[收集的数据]
+--

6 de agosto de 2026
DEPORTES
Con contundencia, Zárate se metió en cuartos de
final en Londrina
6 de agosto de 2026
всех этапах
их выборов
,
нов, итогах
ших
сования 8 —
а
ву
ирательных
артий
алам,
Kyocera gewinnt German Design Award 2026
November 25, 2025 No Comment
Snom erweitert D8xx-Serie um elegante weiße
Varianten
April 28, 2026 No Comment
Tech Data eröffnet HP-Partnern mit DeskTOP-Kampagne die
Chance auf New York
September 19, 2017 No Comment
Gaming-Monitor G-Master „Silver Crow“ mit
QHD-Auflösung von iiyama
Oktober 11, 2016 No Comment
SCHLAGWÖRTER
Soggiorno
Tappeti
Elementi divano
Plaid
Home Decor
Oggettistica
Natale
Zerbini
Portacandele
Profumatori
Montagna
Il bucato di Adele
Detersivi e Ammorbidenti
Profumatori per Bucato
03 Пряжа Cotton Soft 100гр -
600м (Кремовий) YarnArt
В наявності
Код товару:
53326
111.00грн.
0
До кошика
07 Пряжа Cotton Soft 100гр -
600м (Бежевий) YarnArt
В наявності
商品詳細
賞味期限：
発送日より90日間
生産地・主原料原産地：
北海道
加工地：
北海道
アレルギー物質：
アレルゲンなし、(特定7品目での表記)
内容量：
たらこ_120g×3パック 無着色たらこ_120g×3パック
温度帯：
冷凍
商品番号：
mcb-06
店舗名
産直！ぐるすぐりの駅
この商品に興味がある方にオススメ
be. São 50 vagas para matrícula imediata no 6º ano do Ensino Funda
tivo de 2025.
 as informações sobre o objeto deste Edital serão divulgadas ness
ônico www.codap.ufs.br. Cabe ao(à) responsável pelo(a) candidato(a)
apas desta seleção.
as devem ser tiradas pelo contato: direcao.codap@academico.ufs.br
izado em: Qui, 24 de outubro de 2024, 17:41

+--

### 任务说明
请从列表开头起，到包含“Profumatori per Bucato”的那一行为止（含该行），逐字重新写出这些行。

### 回答如下
6 de agosto de 2026
DEPORTES
Con contundencia, Zárate se metió en cuartos de
final en Londrina
6 de agosto de 2026
всех этапах
их выборов
,
нов, итогах
ших
сования 8 —
а
ву
ирательных
артий
алам,
Kyocera gewinnt German Design Award 2026
November 25, 2025 No Comment
Snom erweitert D8xx-Serie um elegante weiße
Varianten
April 28, 2026 No Comment
Tech Data eröffnet HP-Partnern mit DeskTOP-Kampagne die
Chance auf New York
September 19, 2017 No Comment
Gaming-Monitor G-Master „Silver Crow“ mit
QHD-Auflösung von iiyama
Oktober 11, 2016 No Comment
SCHLAGWÖRTER
Soggiorno
Tappeti
Elementi divano
Plaid
Home Decor
Oggettistica
Natale
Zerbini
Portacandele
Profumatori
Montagna
Il bucato di Adele
Detersivi e Ammorbidenti
Profumatori per Bucato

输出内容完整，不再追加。